-------- PASSAGE FOR REVIEW --------

Page 1 of 1
try to boot other cpu in lapic
Posted: Thu Aug 23, 2012 3:24 am
by hfcao
In order to support mulltiprocessors,I try to write code to boot other cpus.the follow is the address I use:
http://www.scs.stanford.edu/histar/src/kern/dev
and the code is apic.c.
I have some questions:1)should the lapic location must be 0xfee00000,even in an 64bit os,and if it is,should I write to the location directly without mapping or not when I write code at the location .
2)since the OS I write is an 64bit OS ,so I map the 0xfee00000 to a address in my OS , however when I run the code ,the cpus cannot be booted correctly,it seems like a deadlock happens ,can anyone give me some tips? Thanks in advance~
Re: try to boot other cpu in lapic
Posted: Thu Aug 23, 2012 8:45 am
by Combuster
1) The location is a hardcoded value on old CPUs and can be found in the APIC BASE model-specifc-register on anything current.
2) the APIC is mapped in the physical address space. Paging and segmentation will apply.
Re: try to boot other cpu in lapic
Posted: Thu Aug 23, 2012 11:05 am
by Brendan
Hi,
This code is for systems with an external local APIC (e.g. an 82489DX chip) and isn't suitable for anything with a local APIC built into the CPU. This means that it's useless for anything that has a "Pentium or later" CPU in it. In theory this code will work on "80486 or older" systems that support SMP; but in practice these systems are so rare that it's impossible to tell if any of them still exist.

--------

### EXERCISE DESCRIPTION
From the forum thread about booting other CPUs through the local APIC, print the part that opens with the words containing "2) the APIC" and closes with "them still exist.". The records have nothing to do with this.

-------- PROVIDED DATA --------

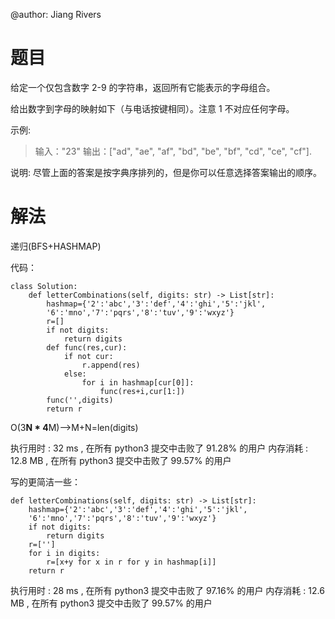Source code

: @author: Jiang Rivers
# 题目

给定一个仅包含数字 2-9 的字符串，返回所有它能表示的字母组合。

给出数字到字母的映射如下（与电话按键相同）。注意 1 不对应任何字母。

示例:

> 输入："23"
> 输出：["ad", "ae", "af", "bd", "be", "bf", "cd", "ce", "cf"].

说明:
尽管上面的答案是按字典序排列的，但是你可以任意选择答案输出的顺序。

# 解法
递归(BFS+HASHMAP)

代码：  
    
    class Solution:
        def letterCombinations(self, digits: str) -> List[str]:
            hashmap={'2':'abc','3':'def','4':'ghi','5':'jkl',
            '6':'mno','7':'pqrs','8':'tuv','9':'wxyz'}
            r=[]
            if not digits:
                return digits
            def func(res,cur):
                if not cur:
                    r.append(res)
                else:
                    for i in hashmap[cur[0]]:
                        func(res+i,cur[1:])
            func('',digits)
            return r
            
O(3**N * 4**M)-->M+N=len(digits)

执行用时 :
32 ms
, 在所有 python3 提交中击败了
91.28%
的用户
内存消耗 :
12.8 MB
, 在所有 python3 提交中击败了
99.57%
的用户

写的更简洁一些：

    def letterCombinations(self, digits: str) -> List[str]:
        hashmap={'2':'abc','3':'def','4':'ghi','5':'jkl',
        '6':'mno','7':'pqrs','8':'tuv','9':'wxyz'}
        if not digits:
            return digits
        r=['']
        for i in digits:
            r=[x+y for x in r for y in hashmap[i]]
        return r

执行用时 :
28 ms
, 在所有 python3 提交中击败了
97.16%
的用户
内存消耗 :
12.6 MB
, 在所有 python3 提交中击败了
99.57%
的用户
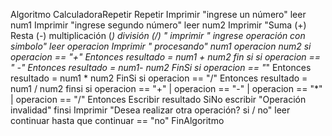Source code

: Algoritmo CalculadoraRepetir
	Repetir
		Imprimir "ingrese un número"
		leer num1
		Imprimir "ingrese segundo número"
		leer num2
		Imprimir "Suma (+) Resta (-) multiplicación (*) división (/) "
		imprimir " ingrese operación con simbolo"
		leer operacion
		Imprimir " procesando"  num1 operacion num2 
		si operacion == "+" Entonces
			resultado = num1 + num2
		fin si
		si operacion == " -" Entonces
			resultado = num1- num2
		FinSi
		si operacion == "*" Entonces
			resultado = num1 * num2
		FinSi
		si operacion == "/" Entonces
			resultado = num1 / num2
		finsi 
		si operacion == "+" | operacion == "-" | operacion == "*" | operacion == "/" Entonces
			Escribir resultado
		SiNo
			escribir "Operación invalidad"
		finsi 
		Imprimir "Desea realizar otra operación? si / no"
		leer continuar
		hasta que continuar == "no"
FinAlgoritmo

--------

### EXERCISE SOLUTION
2) the APIC is mapped in the physical address space. Paging and segmentation will apply.
Re: try to boot other cpu in lapic
Posted: Thu Aug 23, 2012 11:05 am
by Brendan
Hi,
This code is for systems with an external local APIC (e.g. an 82489DX chip) and isn't suitable for anything with a local APIC built into the CPU. This means that it's useless for anything that has a "Pentium or later" CPU in it. In theory this code will work on "80486 or older" systems that support SMP; but in practice these systems are so rare that it's impossible to tell if any of them still exist.